The challenge is that while there are affordable and powerful tools available to create powerful omnichannel customer experiences, most bank marketers are using the same outdated data sources and marketing methodologies they have used for decades. For those marketers who do have the right tools at their disposal, many indicate an inability to use these tools effectively.
The consumer’s buying process is no longer linear or predictable. Consumers often start using one channel and switch channels unpredictably due to individual circumstances. Customers want to interact on their terms, expecting advice and recommendations that are similar to what they receive from other digital partners like Google, Amazon, Facebook and Apple. They want an experience where their needs are not just met, but anticipated.
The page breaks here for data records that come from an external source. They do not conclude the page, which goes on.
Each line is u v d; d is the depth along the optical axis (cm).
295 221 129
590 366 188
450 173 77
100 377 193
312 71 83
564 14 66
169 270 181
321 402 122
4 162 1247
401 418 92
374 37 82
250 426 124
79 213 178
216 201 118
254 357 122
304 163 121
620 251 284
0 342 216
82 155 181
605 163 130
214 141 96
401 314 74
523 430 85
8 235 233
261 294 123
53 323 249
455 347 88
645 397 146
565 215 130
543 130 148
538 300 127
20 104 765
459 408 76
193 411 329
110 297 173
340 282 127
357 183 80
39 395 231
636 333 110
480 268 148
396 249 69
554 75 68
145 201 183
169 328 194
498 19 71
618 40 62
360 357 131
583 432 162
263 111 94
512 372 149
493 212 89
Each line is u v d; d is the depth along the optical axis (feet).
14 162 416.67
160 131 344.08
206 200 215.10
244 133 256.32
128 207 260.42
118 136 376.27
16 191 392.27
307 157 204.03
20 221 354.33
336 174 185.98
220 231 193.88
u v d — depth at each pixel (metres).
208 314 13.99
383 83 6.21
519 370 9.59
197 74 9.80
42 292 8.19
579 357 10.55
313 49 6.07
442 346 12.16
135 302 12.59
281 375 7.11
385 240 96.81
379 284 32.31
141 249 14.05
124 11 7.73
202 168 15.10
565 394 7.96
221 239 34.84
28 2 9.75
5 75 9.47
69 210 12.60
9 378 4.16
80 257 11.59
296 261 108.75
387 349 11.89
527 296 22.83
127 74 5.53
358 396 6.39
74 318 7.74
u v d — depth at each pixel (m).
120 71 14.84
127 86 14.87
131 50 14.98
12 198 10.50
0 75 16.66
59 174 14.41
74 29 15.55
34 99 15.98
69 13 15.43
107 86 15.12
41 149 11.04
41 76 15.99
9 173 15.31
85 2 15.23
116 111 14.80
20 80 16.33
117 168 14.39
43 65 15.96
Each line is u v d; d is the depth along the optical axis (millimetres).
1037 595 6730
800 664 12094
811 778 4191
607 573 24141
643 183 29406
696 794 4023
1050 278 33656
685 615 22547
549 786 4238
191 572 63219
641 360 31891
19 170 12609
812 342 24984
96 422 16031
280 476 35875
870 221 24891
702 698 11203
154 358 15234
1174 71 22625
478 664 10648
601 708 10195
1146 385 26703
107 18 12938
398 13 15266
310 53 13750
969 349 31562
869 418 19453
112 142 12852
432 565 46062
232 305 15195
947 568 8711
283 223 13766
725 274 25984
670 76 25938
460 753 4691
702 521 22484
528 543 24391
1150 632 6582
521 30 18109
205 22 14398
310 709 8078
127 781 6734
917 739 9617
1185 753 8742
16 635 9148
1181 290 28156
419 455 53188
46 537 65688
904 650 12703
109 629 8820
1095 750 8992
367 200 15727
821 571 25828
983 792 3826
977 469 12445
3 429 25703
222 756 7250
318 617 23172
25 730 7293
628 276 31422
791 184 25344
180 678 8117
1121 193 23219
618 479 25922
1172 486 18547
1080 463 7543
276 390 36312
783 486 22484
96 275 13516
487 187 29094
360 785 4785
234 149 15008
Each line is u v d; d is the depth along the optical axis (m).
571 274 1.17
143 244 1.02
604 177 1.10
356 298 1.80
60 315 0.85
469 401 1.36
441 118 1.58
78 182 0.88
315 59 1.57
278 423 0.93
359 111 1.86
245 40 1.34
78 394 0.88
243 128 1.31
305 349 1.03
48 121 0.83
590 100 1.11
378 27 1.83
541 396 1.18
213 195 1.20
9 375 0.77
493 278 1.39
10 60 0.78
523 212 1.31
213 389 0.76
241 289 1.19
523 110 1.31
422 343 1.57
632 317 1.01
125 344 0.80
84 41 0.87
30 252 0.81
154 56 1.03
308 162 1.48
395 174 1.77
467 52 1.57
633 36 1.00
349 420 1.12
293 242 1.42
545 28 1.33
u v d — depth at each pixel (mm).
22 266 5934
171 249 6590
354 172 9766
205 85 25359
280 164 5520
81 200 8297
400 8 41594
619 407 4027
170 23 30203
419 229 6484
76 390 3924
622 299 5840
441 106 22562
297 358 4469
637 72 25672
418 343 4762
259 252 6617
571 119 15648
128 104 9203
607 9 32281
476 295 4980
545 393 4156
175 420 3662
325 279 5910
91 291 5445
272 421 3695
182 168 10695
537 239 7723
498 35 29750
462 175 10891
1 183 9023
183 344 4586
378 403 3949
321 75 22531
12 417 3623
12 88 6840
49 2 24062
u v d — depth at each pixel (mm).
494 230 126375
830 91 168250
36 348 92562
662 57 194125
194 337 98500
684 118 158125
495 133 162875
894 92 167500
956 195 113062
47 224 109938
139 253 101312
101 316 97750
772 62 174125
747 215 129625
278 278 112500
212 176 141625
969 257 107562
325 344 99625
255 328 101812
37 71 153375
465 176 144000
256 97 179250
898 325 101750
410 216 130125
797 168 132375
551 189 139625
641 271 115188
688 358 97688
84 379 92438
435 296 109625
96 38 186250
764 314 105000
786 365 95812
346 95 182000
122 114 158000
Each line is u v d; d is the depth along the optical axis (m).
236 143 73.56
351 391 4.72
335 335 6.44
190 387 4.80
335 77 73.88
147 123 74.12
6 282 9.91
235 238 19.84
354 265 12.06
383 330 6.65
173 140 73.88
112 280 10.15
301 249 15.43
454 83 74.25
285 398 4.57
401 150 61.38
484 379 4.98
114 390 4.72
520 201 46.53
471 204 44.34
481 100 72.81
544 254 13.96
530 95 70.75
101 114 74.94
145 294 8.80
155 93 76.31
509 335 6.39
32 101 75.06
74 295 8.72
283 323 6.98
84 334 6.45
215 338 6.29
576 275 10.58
Despite the challenges, the new marketing reality presents an exceptional opportunity for banks and credit unions to build better customer experiences and deeper consumer relationships. As referenced by IBM in two reports, the current state of marketing is both “the best of times and the worst of times,” where being a marketer has never been more exciting.
To capitalize on opportunities, banks must leverage the wealth of informational assets at their disposal. They must analyze structured and unstructured customer data, and deliver real-time insights that result in unique and compelling opportunities for customer engagement. Most importantly, they must provide advice and solutions across multiple channels.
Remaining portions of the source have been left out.